--- INPUT DATA Enclosed Below ---

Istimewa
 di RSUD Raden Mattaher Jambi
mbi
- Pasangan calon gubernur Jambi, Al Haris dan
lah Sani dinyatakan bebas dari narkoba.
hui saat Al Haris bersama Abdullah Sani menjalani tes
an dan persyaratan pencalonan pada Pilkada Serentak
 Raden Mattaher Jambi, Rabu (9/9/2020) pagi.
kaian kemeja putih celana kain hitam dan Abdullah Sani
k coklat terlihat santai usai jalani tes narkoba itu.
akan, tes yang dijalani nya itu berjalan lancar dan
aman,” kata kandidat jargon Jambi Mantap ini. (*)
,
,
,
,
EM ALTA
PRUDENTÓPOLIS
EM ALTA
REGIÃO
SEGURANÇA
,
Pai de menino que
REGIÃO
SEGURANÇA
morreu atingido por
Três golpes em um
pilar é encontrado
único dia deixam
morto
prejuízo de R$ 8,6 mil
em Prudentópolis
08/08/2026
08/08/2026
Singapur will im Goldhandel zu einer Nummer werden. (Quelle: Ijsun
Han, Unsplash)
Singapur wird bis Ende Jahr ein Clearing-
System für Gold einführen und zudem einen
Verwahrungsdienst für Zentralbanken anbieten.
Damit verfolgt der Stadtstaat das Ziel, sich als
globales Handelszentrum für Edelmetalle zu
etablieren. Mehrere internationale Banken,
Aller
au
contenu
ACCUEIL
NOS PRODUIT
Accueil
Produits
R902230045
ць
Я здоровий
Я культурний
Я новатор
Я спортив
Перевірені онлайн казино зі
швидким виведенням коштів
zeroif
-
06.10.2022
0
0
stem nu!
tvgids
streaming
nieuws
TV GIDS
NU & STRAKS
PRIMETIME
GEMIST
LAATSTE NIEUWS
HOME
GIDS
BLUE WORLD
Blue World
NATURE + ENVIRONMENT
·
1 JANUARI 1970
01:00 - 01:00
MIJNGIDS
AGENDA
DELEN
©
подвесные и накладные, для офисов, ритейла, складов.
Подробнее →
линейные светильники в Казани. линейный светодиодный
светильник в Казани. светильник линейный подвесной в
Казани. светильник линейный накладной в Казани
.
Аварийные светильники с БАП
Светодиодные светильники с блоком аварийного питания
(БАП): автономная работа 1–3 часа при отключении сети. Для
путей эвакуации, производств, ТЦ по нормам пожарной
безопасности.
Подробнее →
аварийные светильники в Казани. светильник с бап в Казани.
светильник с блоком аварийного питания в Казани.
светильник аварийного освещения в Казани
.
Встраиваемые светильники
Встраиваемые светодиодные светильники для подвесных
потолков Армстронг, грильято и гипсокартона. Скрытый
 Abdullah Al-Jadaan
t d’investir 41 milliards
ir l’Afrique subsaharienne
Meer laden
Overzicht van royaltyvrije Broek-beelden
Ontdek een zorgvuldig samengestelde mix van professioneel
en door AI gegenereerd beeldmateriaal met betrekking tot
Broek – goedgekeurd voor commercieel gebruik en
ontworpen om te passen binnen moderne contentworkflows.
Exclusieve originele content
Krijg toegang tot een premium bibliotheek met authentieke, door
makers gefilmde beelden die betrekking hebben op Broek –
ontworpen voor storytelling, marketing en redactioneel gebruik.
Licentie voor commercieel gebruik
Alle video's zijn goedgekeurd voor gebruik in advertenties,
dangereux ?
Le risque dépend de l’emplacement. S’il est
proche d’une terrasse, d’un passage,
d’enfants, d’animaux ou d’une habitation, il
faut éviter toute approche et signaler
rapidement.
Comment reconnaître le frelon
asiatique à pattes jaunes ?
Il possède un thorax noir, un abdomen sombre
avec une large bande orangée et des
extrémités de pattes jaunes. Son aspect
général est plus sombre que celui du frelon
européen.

--- End of Enclosed INPUT DATA ---

Copy the material word for word, starting from its first line and ending with the line that contains "1 JANUARI 1970", including that line.

→ **SOLUTION FOR THIS EXERCISE**:
Istimewa
 di RSUD Raden Mattaher Jambi
mbi
- Pasangan calon gubernur Jambi, Al Haris dan
lah Sani dinyatakan bebas dari narkoba.
hui saat Al Haris bersama Abdullah Sani menjalani tes
an dan persyaratan pencalonan pada Pilkada Serentak
 Raden Mattaher Jambi, Rabu (9/9/2020) pagi.
kaian kemeja putih celana kain hitam dan Abdullah Sani
k coklat terlihat santai usai jalani tes narkoba itu.
akan, tes yang dijalani nya itu berjalan lancar dan
aman,” kata kandidat jargon Jambi Mantap ini. (*)
,
,
,
,
EM ALTA
PRUDENTÓPOLIS
EM ALTA
REGIÃO
SEGURANÇA
,
Pai de menino que
REGIÃO
SEGURANÇA
morreu atingido por
Três golpes em um
pilar é encontrado
único dia deixam
morto
prejuízo de R$ 8,6 mil
em Prudentópolis
08/08/2026
08/08/2026
Singapur will im Goldhandel zu einer Nummer werden. (Quelle: Ijsun
Han, Unsplash)
Singapur wird bis Ende Jahr ein Clearing-
System für Gold einführen und zudem einen
Verwahrungsdienst für Zentralbanken anbieten.
Damit verfolgt der Stadtstaat das Ziel, sich als
globales Handelszentrum für Edelmetalle zu
etablieren. Mehrere internationale Banken,
Aller
au
contenu
ACCUEIL
NOS PRODUIT
Accueil
Produits
R902230045
ць
Я здоровий
Я культурний
Я новатор
Я спортив
Перевірені онлайн казино зі
швидким виведенням коштів
zeroif
-
06.10.2022
0
0
stem nu!
tvgids
streaming
nieuws
TV GIDS
NU & STRAKS
PRIMETIME
GEMIST
LAATSTE NIEUWS
HOME
GIDS
BLUE WORLD
Blue World
NATURE + ENVIRONMENT
·
1 JANUARI 1970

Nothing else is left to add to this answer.